* LISTED ENTRIES *

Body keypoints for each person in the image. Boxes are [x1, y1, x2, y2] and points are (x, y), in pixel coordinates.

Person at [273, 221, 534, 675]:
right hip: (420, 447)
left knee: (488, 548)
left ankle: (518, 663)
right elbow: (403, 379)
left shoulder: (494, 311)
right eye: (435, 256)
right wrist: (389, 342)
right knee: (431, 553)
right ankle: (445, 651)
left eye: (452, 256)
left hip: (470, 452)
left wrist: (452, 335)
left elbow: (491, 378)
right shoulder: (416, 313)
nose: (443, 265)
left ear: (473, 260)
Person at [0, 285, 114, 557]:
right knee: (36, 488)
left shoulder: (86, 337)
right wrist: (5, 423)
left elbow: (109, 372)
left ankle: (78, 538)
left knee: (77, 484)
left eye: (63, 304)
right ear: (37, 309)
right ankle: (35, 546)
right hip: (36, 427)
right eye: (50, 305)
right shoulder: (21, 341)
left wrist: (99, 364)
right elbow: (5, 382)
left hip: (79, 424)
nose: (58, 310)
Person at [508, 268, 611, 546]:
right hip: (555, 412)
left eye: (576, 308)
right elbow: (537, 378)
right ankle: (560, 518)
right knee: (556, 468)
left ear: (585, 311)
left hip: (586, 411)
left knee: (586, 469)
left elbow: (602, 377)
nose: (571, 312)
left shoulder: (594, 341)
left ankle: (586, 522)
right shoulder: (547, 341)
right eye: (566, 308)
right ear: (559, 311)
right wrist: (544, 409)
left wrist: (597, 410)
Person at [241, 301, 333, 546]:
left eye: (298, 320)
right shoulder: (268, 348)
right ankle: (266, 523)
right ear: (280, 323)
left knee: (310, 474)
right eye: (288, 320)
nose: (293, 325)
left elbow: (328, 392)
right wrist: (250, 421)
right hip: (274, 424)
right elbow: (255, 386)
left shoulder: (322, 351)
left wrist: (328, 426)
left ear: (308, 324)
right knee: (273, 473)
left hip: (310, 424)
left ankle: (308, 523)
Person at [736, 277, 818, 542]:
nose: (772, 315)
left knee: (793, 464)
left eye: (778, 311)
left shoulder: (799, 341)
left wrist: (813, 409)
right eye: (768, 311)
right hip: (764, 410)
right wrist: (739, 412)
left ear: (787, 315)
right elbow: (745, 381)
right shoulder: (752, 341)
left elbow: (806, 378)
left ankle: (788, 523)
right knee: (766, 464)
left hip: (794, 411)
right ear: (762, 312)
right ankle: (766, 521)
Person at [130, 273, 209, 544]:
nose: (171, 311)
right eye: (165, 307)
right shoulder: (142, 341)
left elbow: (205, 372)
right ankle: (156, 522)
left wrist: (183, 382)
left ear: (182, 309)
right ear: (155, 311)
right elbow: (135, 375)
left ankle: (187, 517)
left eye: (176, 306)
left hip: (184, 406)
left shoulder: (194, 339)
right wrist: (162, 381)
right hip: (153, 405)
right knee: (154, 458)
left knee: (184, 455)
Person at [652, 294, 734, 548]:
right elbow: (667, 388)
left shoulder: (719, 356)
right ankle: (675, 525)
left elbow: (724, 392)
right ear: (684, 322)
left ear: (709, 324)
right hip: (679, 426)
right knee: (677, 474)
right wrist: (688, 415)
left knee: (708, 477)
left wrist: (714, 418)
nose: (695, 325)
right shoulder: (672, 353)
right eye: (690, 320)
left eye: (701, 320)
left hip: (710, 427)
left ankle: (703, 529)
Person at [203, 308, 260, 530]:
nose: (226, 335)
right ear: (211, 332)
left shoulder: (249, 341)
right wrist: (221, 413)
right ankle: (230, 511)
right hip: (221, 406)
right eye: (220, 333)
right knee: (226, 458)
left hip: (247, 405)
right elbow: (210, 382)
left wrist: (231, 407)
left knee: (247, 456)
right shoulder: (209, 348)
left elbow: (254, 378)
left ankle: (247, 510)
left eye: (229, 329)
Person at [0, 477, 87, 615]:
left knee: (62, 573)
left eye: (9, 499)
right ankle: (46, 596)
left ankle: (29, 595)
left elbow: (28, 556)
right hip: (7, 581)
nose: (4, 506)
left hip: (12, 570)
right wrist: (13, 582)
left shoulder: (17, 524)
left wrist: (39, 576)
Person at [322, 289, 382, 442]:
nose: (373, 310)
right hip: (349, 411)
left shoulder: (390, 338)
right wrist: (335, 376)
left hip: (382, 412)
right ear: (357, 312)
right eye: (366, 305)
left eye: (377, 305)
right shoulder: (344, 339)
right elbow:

* TASK *
From the entries above, write out only the lines starting at the line that holds "left wrist: (597, 410)" and ending at the line that holds "right shoulder: (752, 341)", keeping both and matching them exactly.

* EXERCISE ANSWER *
left wrist: (597, 410)
Person at [241, 301, 333, 546]:
left eye: (298, 320)
right shoulder: (268, 348)
right ankle: (266, 523)
right ear: (280, 323)
left knee: (310, 474)
right eye: (288, 320)
nose: (293, 325)
left elbow: (328, 392)
right wrist: (250, 421)
right hip: (274, 424)
right elbow: (255, 386)
left shoulder: (322, 351)
left wrist: (328, 426)
left ear: (308, 324)
right knee: (273, 473)
left hip: (310, 424)
left ankle: (308, 523)
Person at [736, 277, 818, 542]:
nose: (772, 315)
left knee: (793, 464)
left eye: (778, 311)
left shoulder: (799, 341)
left wrist: (813, 409)
right eye: (768, 311)
right hip: (764, 410)
right wrist: (739, 412)
left ear: (787, 315)
right elbow: (745, 381)
right shoulder: (752, 341)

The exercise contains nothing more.